Hak din İslam, insana her hakkı bir görev karşılığı olarak verir. Başkalarından saygı görme hakkını da başkalarının hakkına saygılı olma şartına ve görevine bağlar. İşte insana doğuştan bahşedilen haklardan biri de “özgürlük” tür. Ancak bu hak kayıtsız ve sınırsız değildir. Bu yüzden kötüye kullanılırsa önlem alınır. Çünkü özgürlüğün kötüye kullanılması, onun tamamen kaybedilmesine yol açabilir. Görüldüğü gibi insanlar için esas olan “özgürlük” tür. Onu kısıtlayan durumlar ise istisnaidir. Özgürlük, insana Allah tarafından bağışlanan ve hak din tarafından garanti altına alınan en önemli haklardan biri olduğundan İslam’ın temel hakların ihlalini meşru saydığı veya bu ihlallere sessiz kaldığı söylenemez.

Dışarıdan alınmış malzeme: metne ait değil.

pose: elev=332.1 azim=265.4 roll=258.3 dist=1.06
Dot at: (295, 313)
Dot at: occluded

Din ve vicdan özgürlüğü ise insanın hiçbir baskı altında kalmadan, korku ve endişeye kapılmadan neye inanacağına veya inanmayacağına kendi kendine karar vermesi, yine benimsediği inancı hiçbir baskıya ve korkuya maruz kalmadan yaşayabilmesi, başkalarına da anlatabilmesidir. Bu özgürlüğü en açık şekilde dile getiren ise Kur’an-ı Kerim’dir. (bkz. Bakara 2/256; Kehf 18/29; Kâfirûn 109/6 vb.) Şu halde Allah’ın her insana bahşettiği ve Kur’an’da açıkça belirttiği bu hak, herkes tarafından en doğru ve meşru şekilde sonuna kadar kullanılmalıdır. Ne var ki bu hak özellikle içinde bulunduğumuz yüzyılda doğru ve meşru şekilde değil, tek taraflı ve yanlı olarak algılanıp sadece “inanmama” hakkı olarak insanlara takdim edilmiş ve “ateizm”le eş anlamlı hale getirilmiştir.
Öte yandan insanın kendi irade ve tercihiyle İslam dini dışında herhangi bir dini seçmesi, dinen “günah” olsa da hukuken “suç” değildir. Bunun için İslam’da kişinin İslam dininin dışında herhangi bir dini ve inancı benimsemesi, dünyevi bakımdan herhangi bir cezayı gerektirmemektedir. Bununla birlikte bâtıl ya da yanlış inanca sahip olanlara ikna yöntemiyle ve en güzel şekilde tebliğ yapılabilir. Bu yüzden “tebliğ” ve cihat” gibi faaliyetler, inanç özgürlüğüne müdahale değildir. Ancak “dini seçme” ve “dinden çıkma” ile “dine karşı çıkma” aynı şey değildir. Zira din özgürlüğü, “fesat özgürlüğü” anlamına gelmemektedir. Bu sebeple bunların hükmü ile din ve vicdan özgürlüğünün günümüz hukuk sistemlerindeki yerine bundan sonraki yazımızda açıklık getirilecektir.